Segment Start: Input data

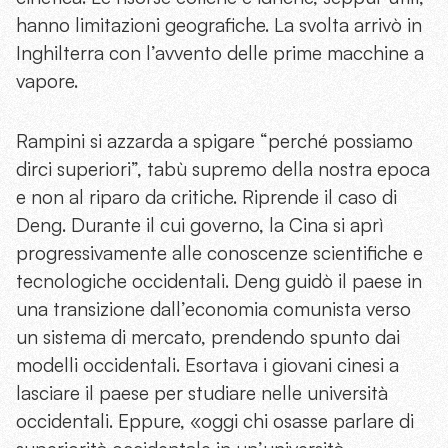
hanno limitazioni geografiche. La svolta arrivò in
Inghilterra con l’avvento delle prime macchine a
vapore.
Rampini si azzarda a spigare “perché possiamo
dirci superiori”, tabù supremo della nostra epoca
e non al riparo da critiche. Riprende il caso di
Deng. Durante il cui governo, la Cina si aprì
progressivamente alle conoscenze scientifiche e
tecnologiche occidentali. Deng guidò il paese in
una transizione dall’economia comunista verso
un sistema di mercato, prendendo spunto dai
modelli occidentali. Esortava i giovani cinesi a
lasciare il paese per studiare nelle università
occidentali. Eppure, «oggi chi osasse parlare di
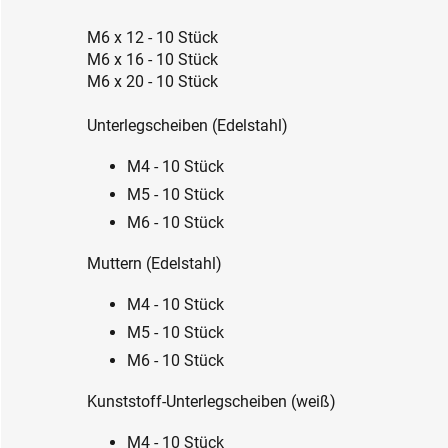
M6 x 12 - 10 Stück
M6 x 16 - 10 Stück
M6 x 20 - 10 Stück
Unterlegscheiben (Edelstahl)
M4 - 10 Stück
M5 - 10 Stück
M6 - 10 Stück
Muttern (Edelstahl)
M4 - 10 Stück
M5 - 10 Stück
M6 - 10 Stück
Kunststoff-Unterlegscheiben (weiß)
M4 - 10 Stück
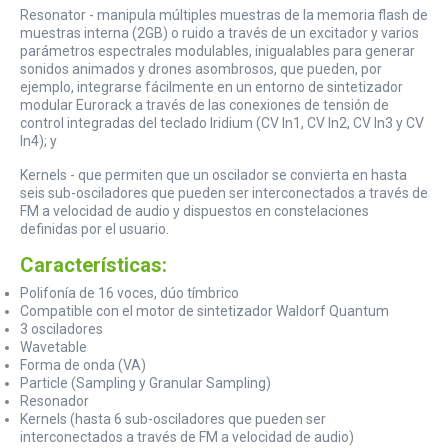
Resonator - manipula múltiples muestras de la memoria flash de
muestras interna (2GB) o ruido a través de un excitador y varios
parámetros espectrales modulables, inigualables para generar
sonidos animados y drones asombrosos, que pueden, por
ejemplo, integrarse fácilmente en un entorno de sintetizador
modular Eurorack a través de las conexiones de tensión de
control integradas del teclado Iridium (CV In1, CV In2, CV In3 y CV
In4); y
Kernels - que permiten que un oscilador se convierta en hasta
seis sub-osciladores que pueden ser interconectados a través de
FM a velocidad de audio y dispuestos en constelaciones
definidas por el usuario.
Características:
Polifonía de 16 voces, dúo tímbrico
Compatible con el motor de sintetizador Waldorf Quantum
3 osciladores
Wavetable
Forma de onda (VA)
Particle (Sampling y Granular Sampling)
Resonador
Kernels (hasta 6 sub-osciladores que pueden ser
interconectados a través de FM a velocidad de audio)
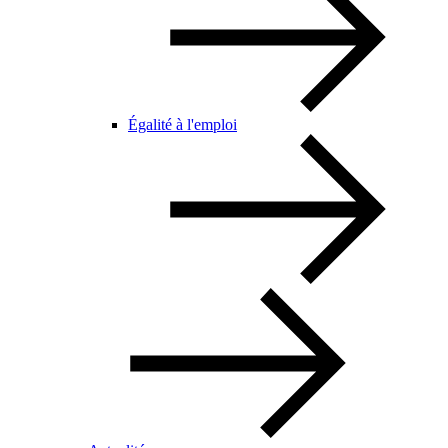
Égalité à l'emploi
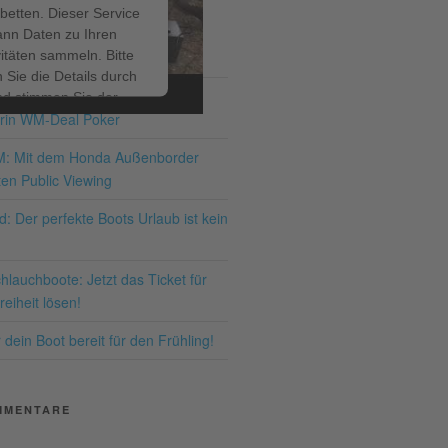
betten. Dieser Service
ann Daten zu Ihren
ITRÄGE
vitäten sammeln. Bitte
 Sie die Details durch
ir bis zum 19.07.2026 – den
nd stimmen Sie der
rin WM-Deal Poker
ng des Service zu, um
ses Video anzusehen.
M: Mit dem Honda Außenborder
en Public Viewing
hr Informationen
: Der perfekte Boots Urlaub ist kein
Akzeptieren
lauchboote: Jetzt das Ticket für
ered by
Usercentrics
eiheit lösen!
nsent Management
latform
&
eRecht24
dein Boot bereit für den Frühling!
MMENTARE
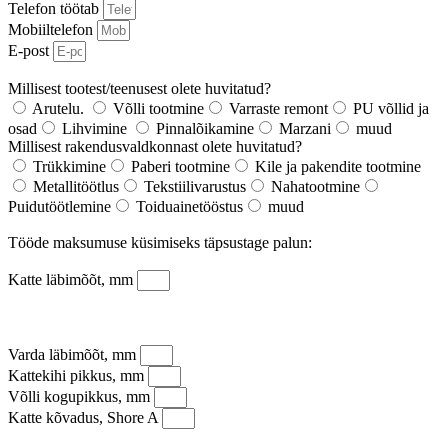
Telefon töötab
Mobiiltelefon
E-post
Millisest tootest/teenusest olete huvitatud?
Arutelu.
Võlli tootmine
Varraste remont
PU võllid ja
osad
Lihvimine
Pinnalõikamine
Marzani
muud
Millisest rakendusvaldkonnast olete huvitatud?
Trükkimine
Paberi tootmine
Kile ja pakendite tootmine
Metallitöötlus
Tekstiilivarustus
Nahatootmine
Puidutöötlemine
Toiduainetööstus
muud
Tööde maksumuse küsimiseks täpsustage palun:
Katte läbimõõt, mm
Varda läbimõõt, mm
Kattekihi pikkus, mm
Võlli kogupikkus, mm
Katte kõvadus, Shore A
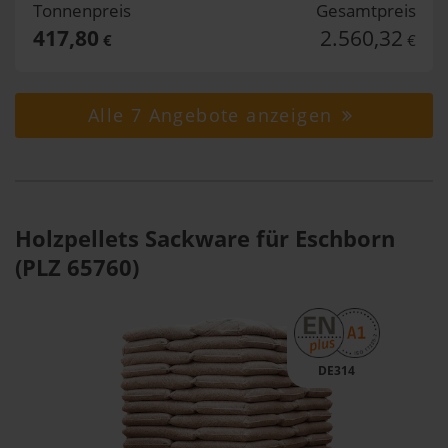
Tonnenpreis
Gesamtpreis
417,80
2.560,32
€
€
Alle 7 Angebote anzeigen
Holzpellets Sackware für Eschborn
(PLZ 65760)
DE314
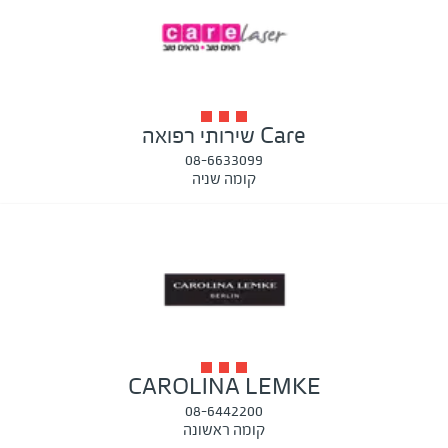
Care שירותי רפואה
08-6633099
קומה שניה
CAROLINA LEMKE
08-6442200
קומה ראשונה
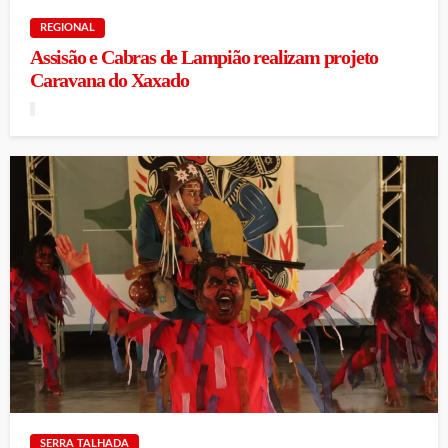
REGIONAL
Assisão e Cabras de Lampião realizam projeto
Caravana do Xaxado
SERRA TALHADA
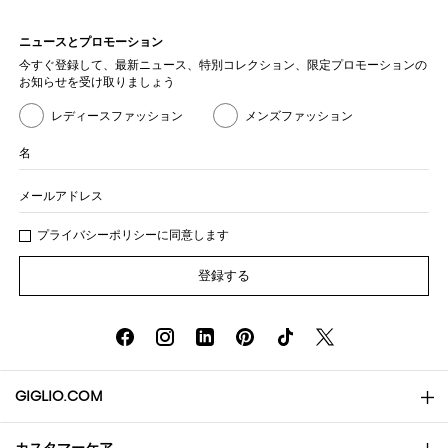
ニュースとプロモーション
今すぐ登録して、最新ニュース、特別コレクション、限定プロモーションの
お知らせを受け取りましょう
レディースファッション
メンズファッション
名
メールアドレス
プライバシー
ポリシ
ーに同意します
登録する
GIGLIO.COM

Segment End: Input data

Exercise details>
Arrange every line of text read from all of the entries above into a single numbered list, leaving out any blank lines. Leave the pictures out of the answer.

Task answer>
1. hanno limitazioni geografiche. La svolta arrivò in
2. Inghilterra con l’avvento delle prime macchine a
3. vapore.
4. Rampini si azzarda a spigare “perché possiamo
5. dirci superiori”, tabù supremo della nostra epoca
6. e non al riparo da critiche. Riprende il caso di
7. Deng. Durante il cui governo, la Cina si aprì
8. progressivamente alle conoscenze scientifiche e
9. tecnologiche occidentali. Deng guidò il paese in
10. una transizione dall’economia comunista verso
11. un sistema di mercato, prendendo spunto dai
12. modelli occidentali. Esortava i giovani cinesi a
13. lasciare il paese per studiare nelle università
14. occidentali. Eppure, «oggi chi osasse parlare di
15. M6 x 12 - 10 Stück
16. M6 x 16 - 10 Stück
17. M6 x 20 - 10 Stück
18. Unterlegscheiben (Edelstahl)
19. M4 - 10 Stück
20. M5 - 10 Stück
21. M6 - 10 Stück
22. Muttern (Edelstahl)
23. M4 - 10 Stück
24. M5 - 10 Stück
25. M6 - 10 Stück
26. Kunststoff-Unterlegscheiben (weiß)
27. M4 - 10 Stück
28. Resonator - manipula múltiples muestras de la memoria flash de
29. muestras interna (2GB) o ruido a través de un excitador y varios
30. parámetros espectrales modulables, inigualables para generar
31. sonidos animados y drones asombrosos, que pueden, por
32. ejemplo, integrarse fácilmente en un entorno de sintetizador
33. modular Eurorack a través de las conexiones de tensión de
34. control integradas del teclado Iridium (CV In1, CV In2, CV In3 y CV
35. In4); y
36. Kernels - que permiten que un oscilador se convierta en hasta
37. seis sub-osciladores que pueden ser interconectados a través de
38. FM a velocidad de audio y dispuestos en constelaciones
39. definidas por el usuario.
40. Características:
41. Polifonía de 16 voces, dúo tímbrico
42. Compatible con el motor de sintetizador Waldorf Quantum
43. 3 osciladores
44. Wavetable
45. Forma de onda (VA)
46. Particle (Sampling y Granular Sampling)
47. Resonador
48. Kernels (hasta 6 sub-osciladores que pueden ser
49. interconectados a través de FM a velocidad de audio)
50. Égalité à l'emploi
51. betten. Dieser Service
52. ann Daten zu Ihren
53. ITRÄGE
54. vitäten sammeln. Bitte
55.  Sie die Details durch
56. ir bis zum 19.07.2026 – den
57. nd stimmen Sie der
58. rin WM-Deal Poker
59. ng des Service zu, um
60. ses Video anzusehen.
61. M: Mit dem Honda Außenborder
62. en Public Viewing
63. hr Informationen
64. : Der perfekte Boots Urlaub ist kein
65. Akzeptieren
66. lauchboote: Jetzt das Ticket für
67. ered by
68. Usercentrics
69. eiheit lösen!
70. nsent Management
71. latform
72. &
73. eRecht24
74. dein Boot bereit für den Frühling!
75. MMENTARE
76. Telefon töötab
77. Mobiiltelefon
78. E-post
79. Millisest tootest/teenusest olete huvitatud?
80. Arutelu.
81. Võlli tootmine
82. Varraste remont
83. PU võllid ja
84. osad
85. Lihvimine
86. Pinnalõikamine
87. Marzani
88. muud
89. Millisest rakendusvaldkonnast olete huvitatud?
90. Trükkimine
91. Paberi tootmine
92. Kile ja pakendite tootmine
93. Metallitöötlus
94. Tekstiilivarustus
95. Nahatootmine
96. Puidutöötlemine
97. Toiduainetööstus
98. muud
99. Tööde maksumuse küsimiseks täpsustage palun:
100. Katte läbimõõt, mm
101. Varda läbimõõt, mm
102. Kattekihi pikkus, mm
103. Võlli kogupikkus, mm
104. Katte kõvadus, Shore A
105. Tonnenpreis
106. Gesamtpreis
107. 417,80
108. 2.560,32
109. €
110. €
111. Alle 7 Angebote anzeigen
112. Holzpellets Sackware für Eschborn
113. (PLZ 65760)
114. DE314
115. Care שירותי רפואה
116. 08-6633099
117. קומה שניה
118. CAROLINA LEMKE
119. 08-6442200
120. קומה ראשונה
121. REGIONAL
122. Assisão e Cabras de Lampião realizam projeto
123. Caravana do Xaxado
124. SERRA TALHADA
125. ニュースとプロモーション
126. 今すぐ登録して、最新ニュース、特別コレクション、限定プロモーションの
127. お知らせを受け取りましょう
128. レディースファッション
129. メンズファッション
130. 名
131. メールアドレス
132. プライバシー
133. ポリシ
134. ーに同意します
135. 登録する
136. GIGLIO.COM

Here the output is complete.